Instructions to follow:
Number each of the following lines as a list item, skipping any that are blank.

Supplied entries below:

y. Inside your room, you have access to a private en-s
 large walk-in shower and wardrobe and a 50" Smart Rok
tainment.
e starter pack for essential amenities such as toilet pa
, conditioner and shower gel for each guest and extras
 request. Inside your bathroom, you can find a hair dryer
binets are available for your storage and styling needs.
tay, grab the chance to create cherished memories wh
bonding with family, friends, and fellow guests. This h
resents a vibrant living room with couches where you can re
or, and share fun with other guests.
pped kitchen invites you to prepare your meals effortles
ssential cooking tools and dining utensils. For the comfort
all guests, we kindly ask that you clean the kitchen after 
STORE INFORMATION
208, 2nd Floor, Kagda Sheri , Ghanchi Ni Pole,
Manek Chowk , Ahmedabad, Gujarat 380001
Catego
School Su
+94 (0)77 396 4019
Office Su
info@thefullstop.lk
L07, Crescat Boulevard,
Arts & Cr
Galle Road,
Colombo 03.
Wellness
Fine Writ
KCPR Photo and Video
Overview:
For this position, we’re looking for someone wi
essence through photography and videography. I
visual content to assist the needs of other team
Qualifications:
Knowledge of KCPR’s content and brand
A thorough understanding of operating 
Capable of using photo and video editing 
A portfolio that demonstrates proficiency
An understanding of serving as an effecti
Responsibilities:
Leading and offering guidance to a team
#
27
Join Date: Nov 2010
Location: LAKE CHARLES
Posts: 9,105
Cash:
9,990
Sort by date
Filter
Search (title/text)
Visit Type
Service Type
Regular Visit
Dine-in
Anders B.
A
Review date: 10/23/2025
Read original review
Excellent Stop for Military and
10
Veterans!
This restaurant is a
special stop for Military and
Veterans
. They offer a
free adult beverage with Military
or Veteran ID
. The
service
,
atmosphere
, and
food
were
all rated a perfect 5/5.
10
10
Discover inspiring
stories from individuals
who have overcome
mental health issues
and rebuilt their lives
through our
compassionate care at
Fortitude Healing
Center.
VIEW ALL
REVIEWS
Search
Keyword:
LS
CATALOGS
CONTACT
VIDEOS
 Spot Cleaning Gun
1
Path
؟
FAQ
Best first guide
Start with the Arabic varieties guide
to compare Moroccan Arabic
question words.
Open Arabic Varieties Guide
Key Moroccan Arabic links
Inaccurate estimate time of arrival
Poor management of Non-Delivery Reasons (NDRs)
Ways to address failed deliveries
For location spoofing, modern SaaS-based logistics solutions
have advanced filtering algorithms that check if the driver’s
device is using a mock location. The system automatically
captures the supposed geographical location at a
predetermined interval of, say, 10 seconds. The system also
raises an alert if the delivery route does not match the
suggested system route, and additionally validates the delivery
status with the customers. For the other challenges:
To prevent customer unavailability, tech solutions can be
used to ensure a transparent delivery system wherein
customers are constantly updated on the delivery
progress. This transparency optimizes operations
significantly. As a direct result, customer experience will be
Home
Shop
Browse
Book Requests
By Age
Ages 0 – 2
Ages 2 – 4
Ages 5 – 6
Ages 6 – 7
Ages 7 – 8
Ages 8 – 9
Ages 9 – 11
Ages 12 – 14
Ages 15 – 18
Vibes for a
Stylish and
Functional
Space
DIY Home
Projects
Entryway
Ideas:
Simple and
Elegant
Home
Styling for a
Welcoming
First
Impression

End of Supplied entries.

Result of this task:
1. y. Inside your room, you have access to a private en-s
2.  large walk-in shower and wardrobe and a 50" Smart Rok
3. tainment.
4. e starter pack for essential amenities such as toilet pa
5. , conditioner and shower gel for each guest and extras
6.  request. Inside your bathroom, you can find a hair dryer
7. binets are available for your storage and styling needs.
8. tay, grab the chance to create cherished memories wh
9. bonding with family, friends, and fellow guests. This h
10. resents a vibrant living room with couches where you can re
11. or, and share fun with other guests.
12. pped kitchen invites you to prepare your meals effortles
13. ssential cooking tools and dining utensils. For the comfort
14. all guests, we kindly ask that you clean the kitchen after 
15. STORE INFORMATION
16. 208, 2nd Floor, Kagda Sheri , Ghanchi Ni Pole,
17. Manek Chowk , Ahmedabad, Gujarat 380001
18. Catego
19. School Su
20. +94 (0)77 396 4019
21. Office Su
22. info@thefullstop.lk
23. L07, Crescat Boulevard,
24. Arts & Cr
25. Galle Road,
26. Colombo 03.
27. Wellness
28. Fine Writ
29. KCPR Photo and Video
30. Overview:
31. For this position, we’re looking for someone wi
32. essence through photography and videography. I
33. visual content to assist the needs of other team
34. Qualifications:
35. Knowledge of KCPR’s content and brand
36. A thorough understanding of operating 
37. Capable of using photo and video editing 
38. A portfolio that demonstrates proficiency
39. An understanding of serving as an effecti
40. Responsibilities:
41. Leading and offering guidance to a team
42. #
43. 27
44. Join Date: Nov 2010
45. Location: LAKE CHARLES
46. Posts: 9,105
47. Cash:
48. 9,990
49. Sort by date
50. Filter
51. Search (title/text)
52. Visit Type
53. Service Type
54. Regular Visit
55. Dine-in
56. Anders B.
57. A
58. Review date: 10/23/2025
59. Read original review
60. Excellent Stop for Military and
61. 10
62. Veterans!
63. This restaurant is a
64. special stop for Military and
65. Veterans
66. . They offer a
67. free adult beverage with Military
68. or Veteran ID
69. . The
70. service
71. ,
72. atmosphere
73. , and
74. food
75. were
76. all rated a perfect 5/5.
77. 10
78. 10
79. Discover inspiring
80. stories from individuals
81. who have overcome
82. mental health issues
83. and rebuilt their lives
84. through our
85. compassionate care at
86. Fortitude Healing
87. Center.
88. VIEW ALL
89. REVIEWS
90. Search
91. Keyword:
92. LS
93. CATALOGS
94. CONTACT
95. VIDEOS
96.  Spot Cleaning Gun
97. 1
98. Path
99. ؟
100. FAQ
101. Best first guide
102. Start with the Arabic varieties guide
103. to compare Moroccan Arabic
104. question words.
105. Open Arabic Varieties Guide
106. Key Moroccan Arabic links
107. Inaccurate estimate time of arrival
108. Poor management of Non-Delivery Reasons (NDRs)
109. Ways to address failed deliveries
110. For location spoofing, modern SaaS-based logistics solutions
111. have advanced filtering algorithms that check if the driver’s
112. device is using a mock location. The system automatically
113. captures the supposed geographical location at a
114. predetermined interval of, say, 10 seconds. The system also
115. raises an alert if the delivery route does not match the
116. suggested system route, and additionally validates the delivery
117. status with the customers. For the other challenges:
118. To prevent customer unavailability, tech solutions can be
119. used to ensure a transparent delivery system wherein
120. customers are constantly updated on the delivery
121. progress. This transparency optimizes operations
122. significantly. As a direct result, customer experience will be
123. Home
124. Shop
125. Browse
126. Book Requests
127. By Age
128. Ages 0 – 2
129. Ages 2 – 4
130. Ages 5 – 6
131. Ages 6 – 7
132. Ages 7 – 8
133. Ages 8 – 9
134. Ages 9 – 11
135. Ages 12 – 14
136. Ages 15 – 18
137. Vibes for a
138. Stylish and
139. Functional
140. Space
141. DIY Home
142. Projects
143. Entryway
144. Ideas:
145. Simple and
146. Elegant
147. Home
148. Styling for a
149. Welcoming
150. First
151. Impression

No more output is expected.